Teens plead not guilty to burning Shakespeare theater
Three Stratford teenagers accused of setting fires on a whim in four communities pleaded not guilty Tuesday to inarguably the most spectacular one: the blaze that burned the American Shakespeare Theater to the ground.
“Not guilty,” 18-year-olds Christopher Sakowicz and Vincent Keller and 17-yearold Caleb Caraballo answered separately as they stood before state Superior Court Judge Earl Richards in Bridgeport answering to arson, burglary and reckless endangerment charges.
They each asked for jury trials. The case was continued to May 23.
“We have reached the point where all the warrants have been served and we now have a clear view of the allegations,” Keller’s lawyer, Frank Riccio II, said later. “We will evaluate the evidence and continue to follow the process in court.”
But Caraballo’s lawyer, Matthew Maddox, said he is still questioning his client’s role in the crimes.
“There is still a great deal of discovery that has to be completed,” Maddox said.
Sakowicz’s lawyer, Public Defender Joseph Bruckmann, declined comment.

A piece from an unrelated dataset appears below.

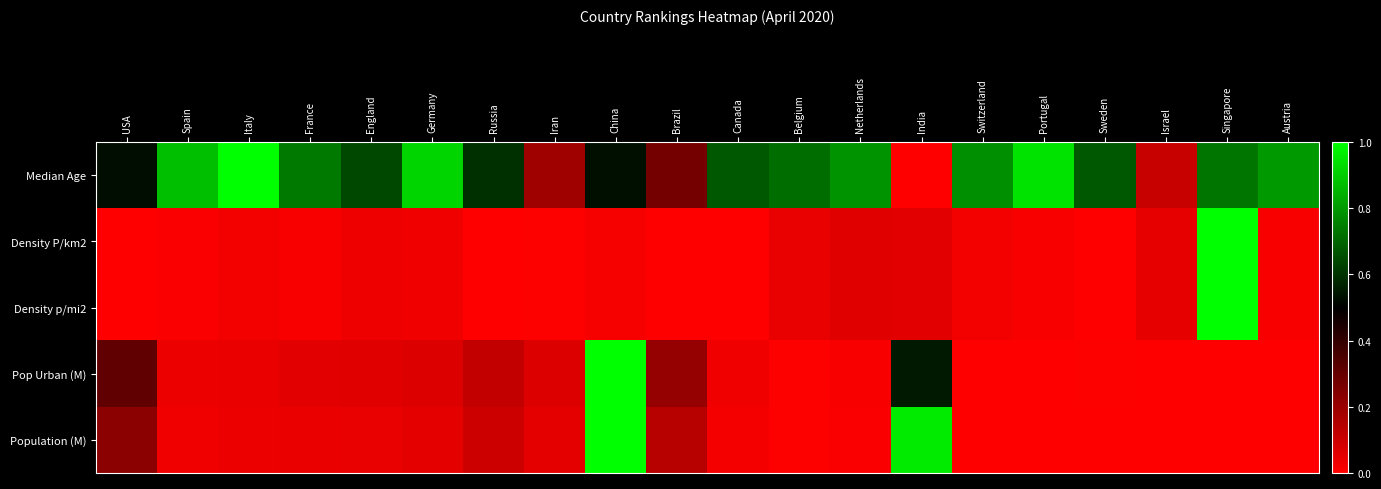

Which series has the largest total across all categories?

Median Age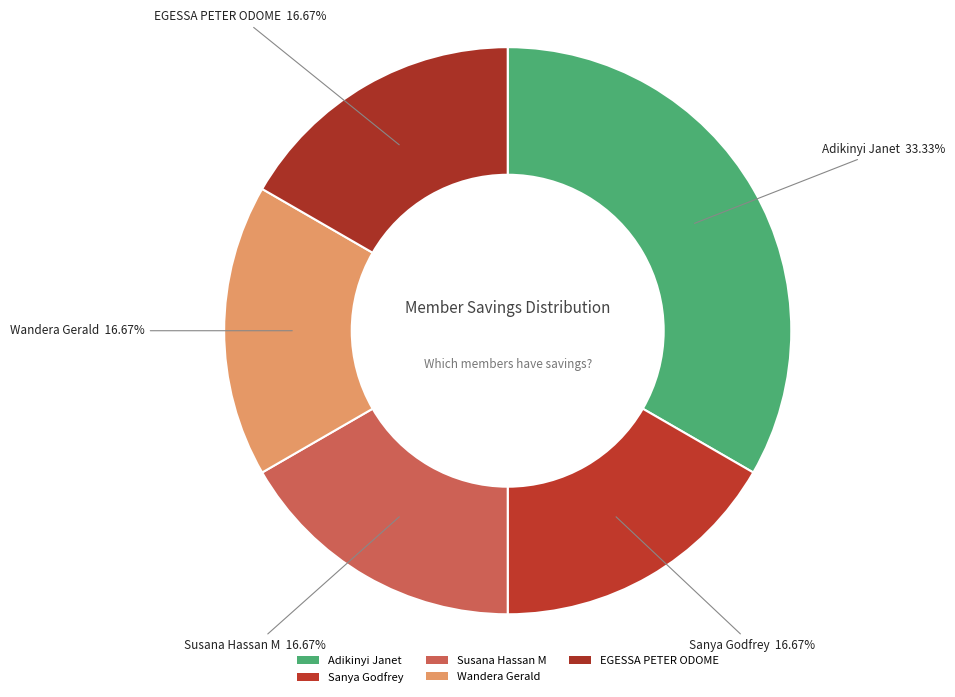

How many segments does this pie chart have?

5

In addition to the Jan. 13 fire that destroyed the American Shakespeare Theater in Stratford, the three teens are charged with the Jan. 15 fire in a vacant building at the Southbury Training School, the Feb. 8 fire in a vacant house on Richards Place in West Haven, the Feb. 17 fire at the former Bilco Co. in West Haven, the March 9 fire at Good Earth Tree Care on Longbrook Avenue in Stratford that destroyed a truck and the March 24 fire that damaged construction trailers at Silver Sands State Park in Milford.
A fourth teen has also been charged in connection with at least some of the fires but he is being treated as a juvenile and has not been identified publicly.
Following the theater fire, police said the teens posted a video admitting they set the fire on SnapChat that was circulated around Bunnell High School in Stratford, where both Sakowicz and Keller are seniors.
Police said Sakowicz and Keller later admitted to setting the fires.
“During the interview, Christopher (Sakowicz) became very animated and excited talking about fire and different patterns fires make in various settings,” police said.
Police said Sakowicz told them that the teens had broken into the theater basement through an unlocked rear door and that he had lit the fire using gasoline he had brought with him. On the way out of the burning theater, Sakowicz told police he had grabbed a security alarm panel as a souvenir.
Sakowitz and Keller later rode their bicycles to the theater site to watch it burn, police said.